This section walks you through the Data Profiling process in LakeFusion, which analyzes datasets to generate key metrics that reveal data structure, assess quality, and identify anomalies for informed decision-making and improved data management.
Navigate to the Data Profiling card (either from Home or from the left navigation pane) and initiate a new profile task with the “Create Profile Task” button.
Provide the following required information:
Profile Task Name
Comprehensive description of the task
Select the resource type
Select the dataset
Schedule the frequency if necessary
Submit the profiling task configuration with the “Create” button.
After creating a data profiling task, you have two options to access the profiling dashboard:
Databricks SQL: Open the profiling dashboard directly in Databricks SQL for advanced analysis and integration with other Databricks tools.
Within LakeFusion: Click directly on the task name in our user interface to access the profiling dashboard. This option provides a streamlined experience with all the necessary metrics and visualizations in one place.
The Profiling Overview provides a summary of the dataset being profiled. It lists key attributes and helps users quickly understand the structure of the dataset and identify the columns they need to profile.

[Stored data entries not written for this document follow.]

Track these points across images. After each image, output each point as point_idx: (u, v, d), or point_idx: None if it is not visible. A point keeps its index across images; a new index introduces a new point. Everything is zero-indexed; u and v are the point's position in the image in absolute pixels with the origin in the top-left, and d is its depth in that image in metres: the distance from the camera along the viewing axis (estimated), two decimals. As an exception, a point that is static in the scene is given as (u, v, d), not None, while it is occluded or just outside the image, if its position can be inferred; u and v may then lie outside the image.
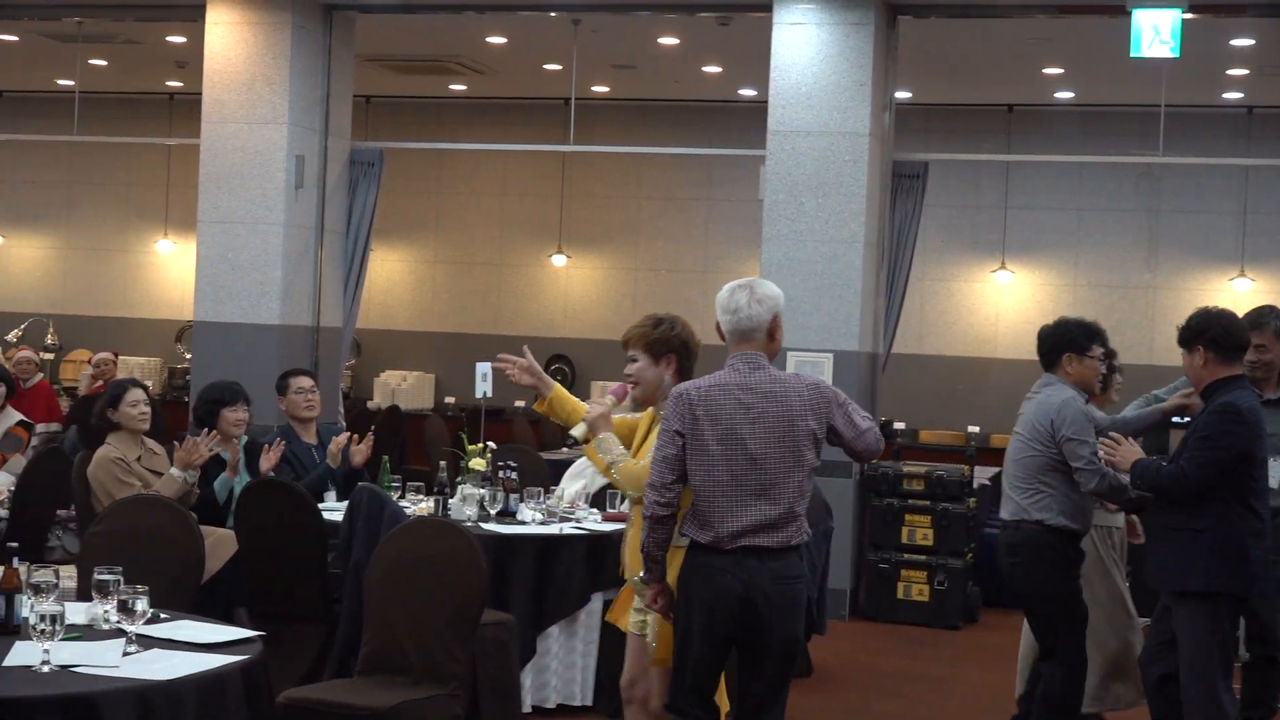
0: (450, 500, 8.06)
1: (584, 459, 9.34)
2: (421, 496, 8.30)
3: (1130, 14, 10.41)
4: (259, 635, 5.15)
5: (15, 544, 5.13)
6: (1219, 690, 6.00)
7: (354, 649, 6.32)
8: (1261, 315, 6.66)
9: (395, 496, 7.97)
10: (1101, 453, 6.27)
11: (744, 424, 5.15)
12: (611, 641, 7.64)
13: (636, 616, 5.70)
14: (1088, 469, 6.40)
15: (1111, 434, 6.28)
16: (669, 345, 5.71)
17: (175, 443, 7.97)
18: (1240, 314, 6.49)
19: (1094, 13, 10.87)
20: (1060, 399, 6.52)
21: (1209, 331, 6.03)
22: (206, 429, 7.88)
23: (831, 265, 10.79)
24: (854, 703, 8.56)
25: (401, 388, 16.23)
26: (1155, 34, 10.39)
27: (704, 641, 5.19)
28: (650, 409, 5.78)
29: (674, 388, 5.31)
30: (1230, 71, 13.36)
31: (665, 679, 5.48)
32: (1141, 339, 14.32)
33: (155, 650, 4.78)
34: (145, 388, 8.25)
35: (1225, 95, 14.37)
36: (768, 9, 10.92)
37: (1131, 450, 6.13)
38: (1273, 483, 6.40)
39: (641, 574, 5.35)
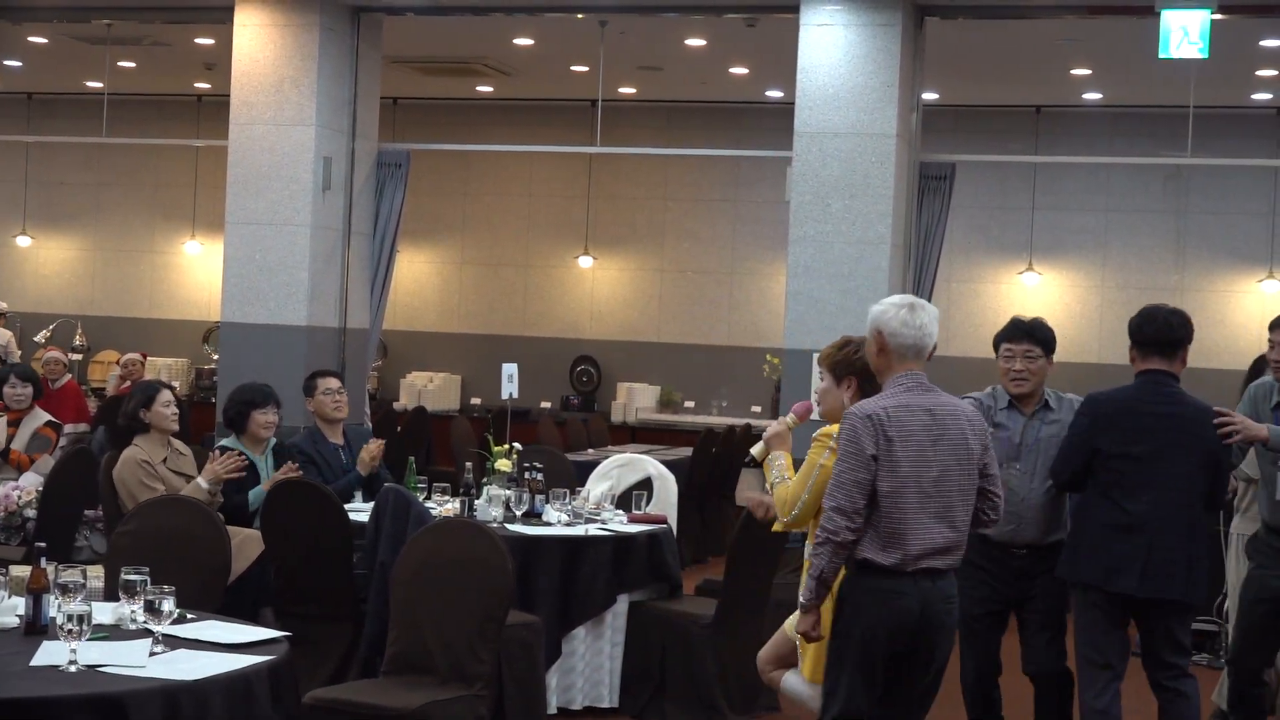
0: (476, 501, 8.06)
1: (610, 460, 9.37)
2: (447, 497, 8.30)
3: (1159, 14, 10.37)
4: (285, 635, 5.16)
5: (43, 544, 5.16)
6: (1092, 686, 6.06)
7: (380, 649, 6.32)
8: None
9: (421, 497, 7.98)
10: None
11: (928, 445, 5.14)
12: (637, 643, 7.66)
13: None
14: None
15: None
16: (850, 368, 5.60)
17: (212, 452, 8.04)
18: (1271, 316, 6.59)
19: (1122, 13, 10.82)
20: None
21: (1144, 330, 6.15)
22: (235, 451, 7.93)
23: (858, 267, 10.76)
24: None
25: (428, 389, 16.24)
26: (1184, 34, 10.35)
27: (865, 666, 5.16)
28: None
29: (858, 408, 5.19)
30: (1259, 72, 13.31)
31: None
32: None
33: (182, 650, 4.78)
34: (173, 389, 8.29)
35: (1254, 96, 14.32)
36: (795, 10, 10.90)
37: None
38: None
39: (803, 597, 5.24)
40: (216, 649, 4.86)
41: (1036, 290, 15.49)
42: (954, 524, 5.17)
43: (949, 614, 5.20)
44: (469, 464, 8.47)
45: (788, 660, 5.70)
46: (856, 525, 5.06)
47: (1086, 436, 6.01)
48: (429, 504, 7.91)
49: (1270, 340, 6.48)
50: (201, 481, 7.72)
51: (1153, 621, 6.10)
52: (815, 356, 5.77)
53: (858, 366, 5.57)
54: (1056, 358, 6.46)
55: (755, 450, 5.64)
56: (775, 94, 14.74)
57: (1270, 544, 6.48)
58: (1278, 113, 14.81)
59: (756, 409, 15.24)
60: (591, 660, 7.68)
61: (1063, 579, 6.18)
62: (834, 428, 5.43)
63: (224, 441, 8.32)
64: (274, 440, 8.25)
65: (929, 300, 11.22)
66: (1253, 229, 15.02)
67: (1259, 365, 7.51)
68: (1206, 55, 10.42)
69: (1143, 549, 5.92)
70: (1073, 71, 13.69)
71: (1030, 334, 6.39)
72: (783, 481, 5.50)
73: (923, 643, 5.17)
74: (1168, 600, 6.00)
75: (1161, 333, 6.09)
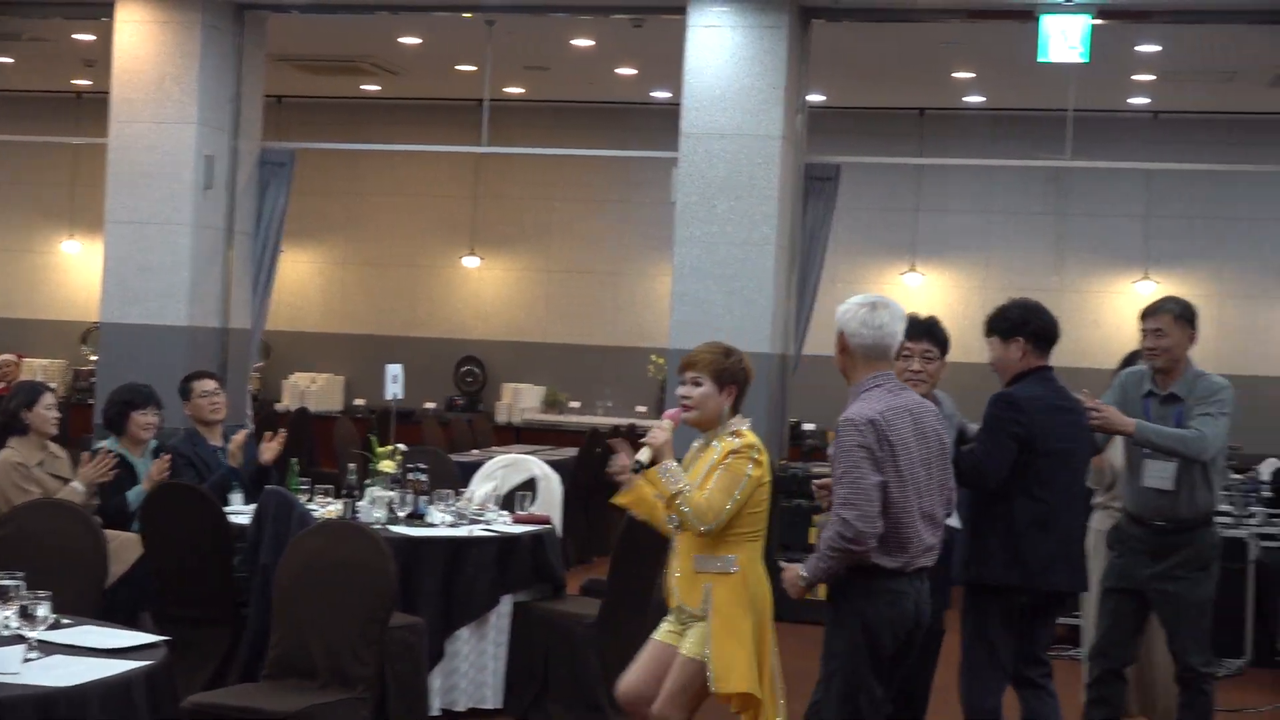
0: (359, 503, 8.00)
1: (494, 461, 9.35)
2: (330, 499, 8.22)
3: (1039, 19, 10.53)
4: (164, 640, 5.09)
5: (-87, 549, 5.05)
6: (986, 688, 5.99)
7: (261, 653, 6.27)
8: (1158, 301, 6.70)
9: (303, 499, 7.90)
10: None
11: (915, 446, 5.17)
12: (521, 643, 7.65)
13: (668, 627, 5.67)
14: None
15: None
16: (734, 377, 5.62)
17: (84, 454, 7.91)
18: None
19: (1004, 18, 10.98)
20: None
21: (1031, 324, 6.14)
22: (107, 451, 7.82)
23: (744, 268, 10.82)
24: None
25: (311, 390, 16.13)
26: (1064, 39, 10.52)
27: (879, 667, 5.18)
28: (708, 435, 5.69)
29: (857, 414, 5.13)
30: (1136, 77, 13.55)
31: (684, 699, 5.50)
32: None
33: (58, 656, 4.69)
34: (54, 390, 8.16)
35: (1131, 100, 14.58)
36: (681, 11, 10.94)
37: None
38: (1155, 483, 6.45)
39: (807, 571, 5.21)
40: (93, 654, 4.78)
41: (920, 291, 15.66)
42: (937, 521, 5.25)
43: (928, 611, 5.29)
44: (352, 465, 8.39)
45: (656, 676, 5.63)
46: (878, 529, 5.05)
47: (1022, 436, 5.96)
48: (311, 506, 7.84)
49: (1143, 329, 6.55)
50: (77, 484, 7.61)
51: (1048, 618, 6.16)
52: (684, 361, 5.69)
53: (741, 376, 5.61)
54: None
55: (643, 456, 5.53)
56: (662, 95, 14.77)
57: (1131, 533, 6.54)
58: (1154, 116, 15.08)
59: (641, 409, 15.27)
60: (475, 661, 7.66)
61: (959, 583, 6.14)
62: (755, 440, 5.51)
63: (103, 443, 8.21)
64: (154, 442, 8.14)
65: (812, 302, 11.41)
66: (1129, 231, 15.29)
67: (1130, 361, 7.60)
68: (1086, 59, 10.61)
69: (1063, 544, 5.99)
70: (955, 75, 13.86)
71: (929, 333, 6.42)
72: (691, 489, 5.43)
73: (913, 640, 5.24)
74: (1071, 595, 6.11)
75: (1054, 329, 6.19)
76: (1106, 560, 6.75)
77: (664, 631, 5.70)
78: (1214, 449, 6.32)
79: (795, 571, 5.23)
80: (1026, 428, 5.95)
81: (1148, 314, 6.61)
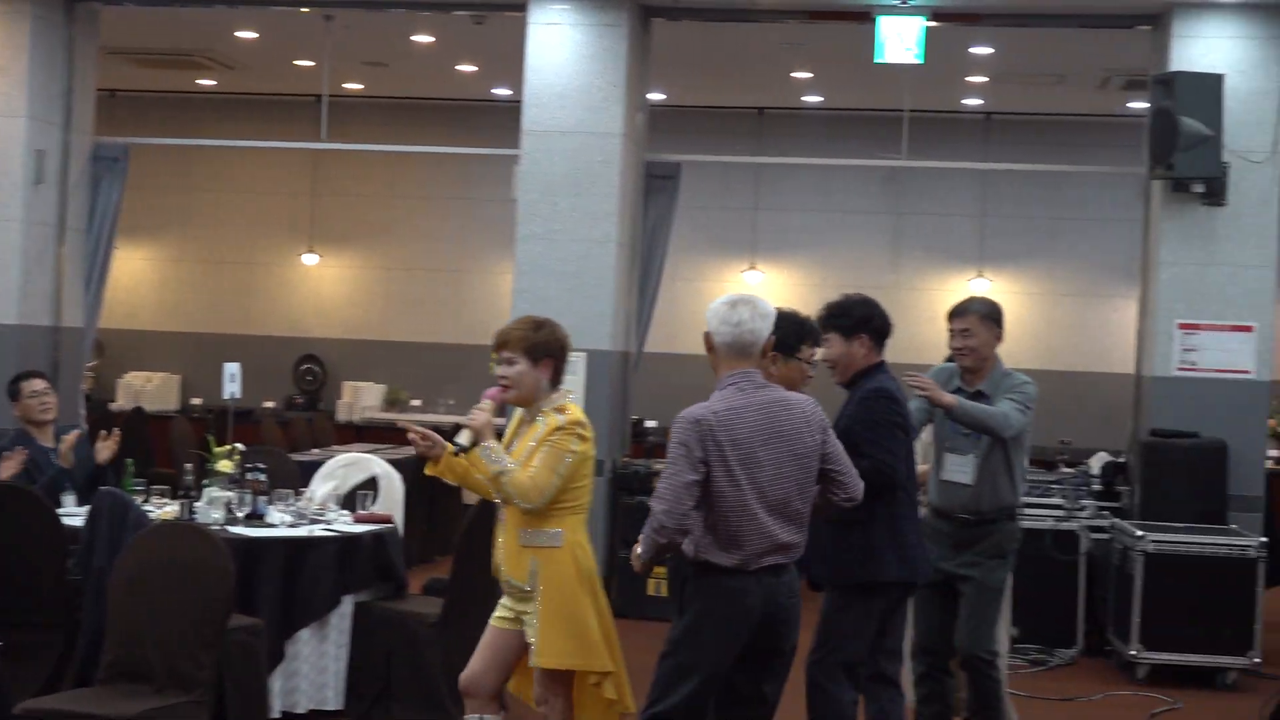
0: (196, 503, 7.89)
1: (335, 460, 9.27)
2: (166, 500, 8.10)
3: (875, 21, 10.68)
4: (-6, 645, 4.99)
5: None
6: (844, 679, 5.90)
7: (96, 657, 6.16)
8: (964, 302, 6.80)
9: (139, 500, 7.77)
10: None
11: (760, 446, 5.14)
12: (363, 643, 7.60)
13: (505, 613, 5.70)
14: None
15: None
16: (549, 349, 5.62)
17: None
18: None
19: (841, 19, 11.10)
20: None
21: (874, 321, 6.14)
22: None
23: (585, 265, 10.84)
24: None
25: (146, 389, 15.86)
26: (900, 41, 10.68)
27: (717, 665, 5.19)
28: (520, 412, 5.73)
29: (687, 413, 5.14)
30: (969, 79, 13.79)
31: (553, 681, 5.57)
32: (887, 338, 14.66)
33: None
34: None
35: (965, 101, 14.83)
36: (522, 8, 10.93)
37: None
38: (954, 476, 6.58)
39: (644, 554, 5.23)
40: (-82, 661, 4.68)
41: (760, 288, 15.79)
42: (793, 518, 5.21)
43: (794, 606, 5.27)
44: (189, 465, 8.27)
45: (497, 660, 5.71)
46: (683, 527, 5.08)
47: (903, 427, 5.97)
48: (147, 507, 7.71)
49: (950, 329, 6.66)
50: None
51: (903, 611, 6.20)
52: (496, 340, 5.67)
53: (555, 348, 5.63)
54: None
55: (463, 440, 5.55)
56: (503, 92, 14.74)
57: (936, 527, 6.62)
58: (987, 118, 15.37)
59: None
60: (316, 662, 7.59)
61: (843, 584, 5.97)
62: (580, 414, 5.55)
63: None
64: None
65: (654, 299, 11.46)
66: (964, 230, 15.57)
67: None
68: (921, 61, 10.77)
69: (920, 534, 6.07)
70: (794, 75, 14.00)
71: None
72: (514, 467, 5.47)
73: (769, 633, 5.24)
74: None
75: (890, 325, 6.23)
76: None
77: (498, 617, 5.74)
78: (1016, 427, 6.43)
79: (636, 550, 5.28)
80: (904, 419, 5.99)
81: (955, 314, 6.71)
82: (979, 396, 6.54)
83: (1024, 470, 6.69)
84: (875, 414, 5.90)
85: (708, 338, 5.30)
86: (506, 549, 5.65)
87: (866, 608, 5.89)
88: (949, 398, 6.40)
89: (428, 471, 5.84)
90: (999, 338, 6.68)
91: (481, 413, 5.52)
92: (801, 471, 5.23)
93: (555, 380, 5.65)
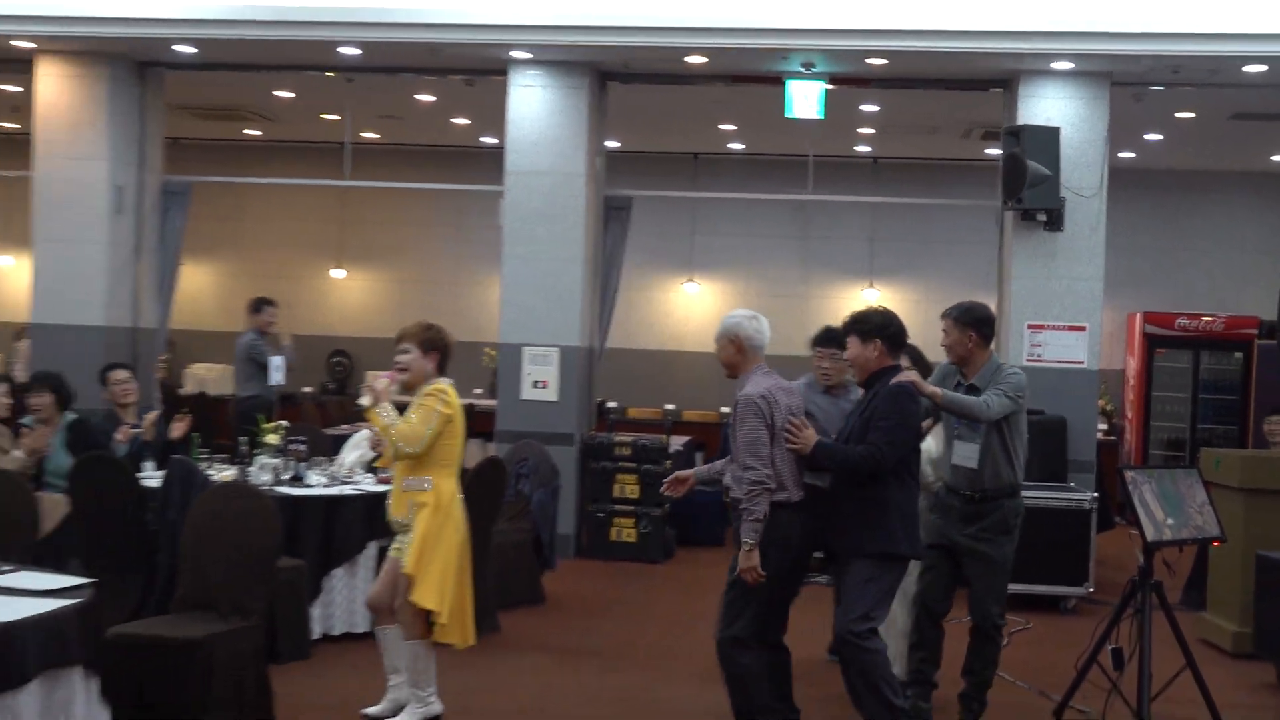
0: (250, 469, 7.90)
1: (361, 433, 9.25)
2: (226, 466, 8.10)
3: (785, 84, 10.71)
4: (90, 581, 4.98)
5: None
6: (877, 636, 5.61)
7: (171, 591, 6.16)
8: (949, 308, 6.43)
9: (204, 467, 7.76)
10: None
11: (785, 414, 5.59)
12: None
13: (396, 544, 5.98)
14: None
15: (793, 418, 5.68)
16: (435, 344, 5.96)
17: (23, 428, 7.74)
18: None
19: (758, 82, 11.11)
20: None
21: (889, 329, 5.78)
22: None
23: (559, 279, 10.85)
24: (579, 624, 8.63)
25: (209, 377, 15.75)
26: (805, 100, 10.70)
27: (781, 580, 5.57)
28: (418, 392, 5.98)
29: (754, 391, 5.54)
30: (861, 130, 13.83)
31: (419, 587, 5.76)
32: (796, 334, 14.67)
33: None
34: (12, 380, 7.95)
35: (857, 148, 14.88)
36: (504, 74, 10.93)
37: (810, 434, 5.66)
38: (962, 461, 6.27)
39: (749, 539, 5.43)
40: (29, 595, 4.66)
41: (697, 297, 15.84)
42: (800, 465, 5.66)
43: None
44: (244, 439, 8.27)
45: (393, 583, 5.92)
46: (771, 471, 5.44)
47: (919, 420, 5.80)
48: (210, 472, 7.71)
49: (944, 328, 6.34)
50: (18, 454, 7.40)
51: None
52: (397, 335, 5.99)
53: (440, 344, 5.98)
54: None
55: (365, 401, 5.86)
56: (491, 140, 14.69)
57: (947, 501, 6.34)
58: (875, 161, 15.43)
59: (478, 391, 15.18)
60: (348, 595, 7.61)
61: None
62: (443, 384, 5.86)
63: (27, 419, 8.02)
64: (71, 416, 7.95)
65: (612, 306, 11.48)
66: (858, 251, 15.63)
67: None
68: (822, 116, 10.81)
69: (918, 518, 5.79)
70: (721, 126, 14.02)
71: (835, 340, 6.61)
72: (401, 420, 5.79)
73: (808, 552, 5.66)
74: None
75: (905, 335, 5.90)
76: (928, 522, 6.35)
77: (394, 549, 6.00)
78: (996, 412, 6.08)
79: (745, 553, 5.46)
80: (919, 418, 5.81)
81: (945, 315, 6.42)
82: (972, 389, 6.21)
83: (1023, 451, 6.29)
84: (902, 410, 5.63)
85: (738, 340, 5.69)
86: (394, 495, 5.93)
87: (893, 576, 5.65)
88: (934, 390, 6.03)
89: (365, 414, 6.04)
90: (974, 337, 6.26)
91: (380, 382, 5.87)
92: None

The metrics and statistics displayed in the profiling screens depend on the data type of the column being analyzed. Here’s how the screens vary based on data type:
All Data Types
Uniqueness Analysis: Tracks the percentage of unique values and identifies duplicates, applicable to both numerical and string data.
File Rate Analysis: Measures data completeness by showing the percentage of non-missing and missing values, relevant for all data types.
Numerical Data
Statistics Analysis: Provides detailed statistical insights into the dataset. This helps users understand the distribution of data and identify outliers or anomalies. Provides metrics such as Min, Max, Mean, Standard Deviation, and Median to help you understand the distribution and central tendency of numerical data. Range displays the spread of values between the minimum and maximum and Distinct Values shows the number of unique numerical values.
String Data
Length Statistics: Provides insights into the length of string values, including Minimum Length, Maximum Length, and Average Length.
Frequency Analysis: Evaluates how often specific string values appear in the dataset, helping you identify common or rare values.